### Source excerpt:
In McWilliam5, the Federal Court considered the nature of rights acquired by Mr McWilliam upon commencing employment with the Seven Network Limited.
Based on findings of fact made by the Administrative Appeals Tribunal (Tribunal), the Federal Court agreed with the Tribunal that Mr McWilliam had acquired an unconditional right to acquire beneficial interest in a share (an option) upon commencing employment with the company. Importantly, the Court accepted that the reference in the ESS rules to ‘rights to acquire a beneficial interest in a share’ was sufficiently wide to include a right to be granted an option. As such, an (unconditional) right to be granted an option was an ESS interest for the purpose of the ESS rules and was not a form of ‘anterior entitlement’6 which did not come within the provisions.
In Fowler7 the Full Federal Court (on appeal from the Federal Court), considered the nature of the rights required to fall within the ESS rules in circumstances where the employee’s right was subject to performance of a condition precedent. The Court’s conclusion in Fowler was that, at the time Mr Fowler agreed his remuneration package with the Board, he did not have a right that was sufficient to amount to an ESS interest because he did not have an enforceable right, directly or indirectly, to acquire shares (or a beneficial interest in shares) in the company.8
Following McWilliam and Fowler, the law was settled as to what is required to amount to a right to acquire a beneficial interest in a share (an ESS interest) for the purpose of the ESS rules.
Based on these decisions, it was clear that Mr Davies did not have an unconditional right to acquire shares and options in Whitehaven at the date the Deed was executed, or at the earlier date when the directors resolved the nature of Mr Davies remuneration package. Yet at the time the shareholders approved Mr Davies’ remuneration package at the AGM in November 2009, he had acquired the requisite interest.
The question for determination in this case was whether the rights acquired by Mr Davies ‘became’ ESS interests when the condition (shareholder approval) was satisfied. If so, the indeterminate rights provision in the Transitional Provisions would operate to bring those interests to tax at the date they were acquired, rather than the (later) date that the condition was satisfied.
By its very nature, the beneficial interest in the right that is acquired prior to the 1 July 2009 must be something less than an ESS interest under the ESS rules.
In both McWilliam and Fowler the Court only considered the operation of the ESS rules in Division 13A 1936 Act. To the extent that those rules were replaced (without amendment) by provisions in Division 83A 1997 Act, it was accepted that the principles laid out in those cases will apply to the new ESS rules in Division 83A. However, Division 13A 1936 Act had no equivalent to the indeterminate rights provision introduced with Division 83A 1997 Act in July 2009. As such, neither case considered the application of this provision, nor the impact such a provision would have upon the application of the ESS rules as set forth in those cases.
Section 83A-15 of the Transitional Provisions (at issue in Davies) applies to determine the timing of the acquisition of ESS interests, in circumstances where a right was granted prior to the commencement of Division 83A 1997 Act on 1 July 2009 but the interest itself (i.e. the share or option) is granted after this date (upon attaining shareholder approval).

### Given request 1:
List every court case the ESS excerpt names.
### Given request 2:
According to the ESS excerpt, on what date did Division 83A 1997 Act commence?
### Given request 3:
Write out the passage of the ESS excerpt that begins at "Based on these" and stops after "condition was satisfied.".

(Stored items)
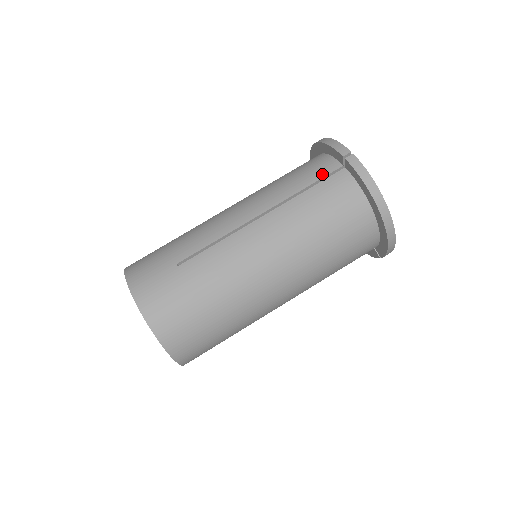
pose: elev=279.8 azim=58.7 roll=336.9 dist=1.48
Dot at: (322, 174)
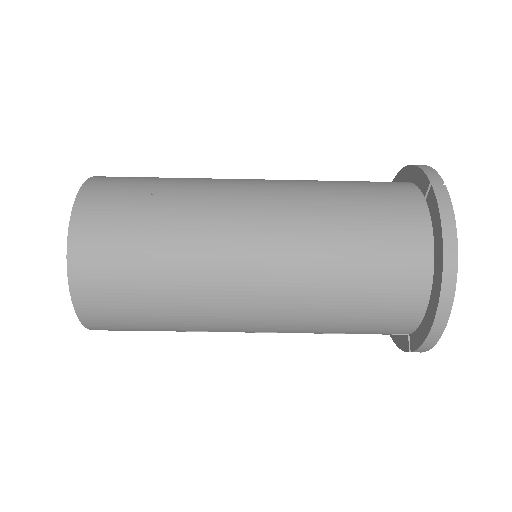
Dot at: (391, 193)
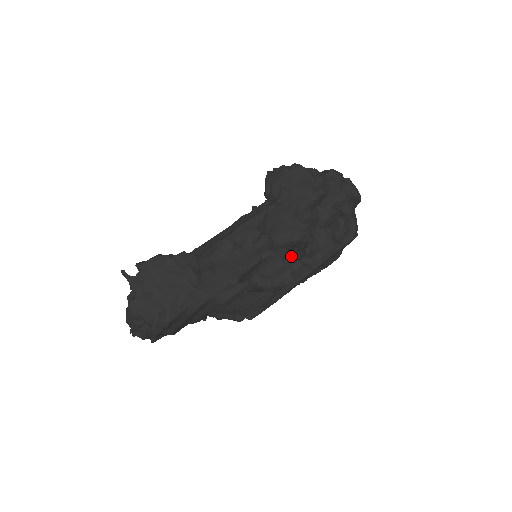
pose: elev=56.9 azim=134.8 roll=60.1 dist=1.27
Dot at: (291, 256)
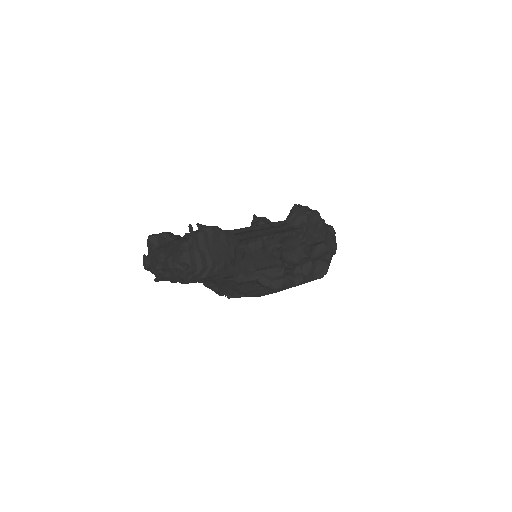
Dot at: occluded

* * *

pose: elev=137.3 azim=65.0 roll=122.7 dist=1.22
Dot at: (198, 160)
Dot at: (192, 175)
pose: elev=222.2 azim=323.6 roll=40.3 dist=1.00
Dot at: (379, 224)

### Full output 1:
McWilliam, Fowler, Davies

### Full output 2:
1 July 2009

### Full output 3:
Based on these decisions, it was clear that Mr Davies did not have an unconditional right to acquire shares and options in Whitehaven at the date the Deed was executed, or at the earlier date when the directors resolved the nature of Mr Davies remuneration package. Yet at the time the shareholders approved Mr Davies’ remuneration package at the AGM in November 2009, he had acquired the requisite interest.
The question for determination in this case was whether the rights acquired by Mr Davies ‘became’ ESS interests when the condition (shareholder approval) was satisfied. If so, the indeterminate rights provision in the Transitional Provisions would operate to bring those interests to tax at the date they were acquired, rather than the (later) date that the condition was satisfied.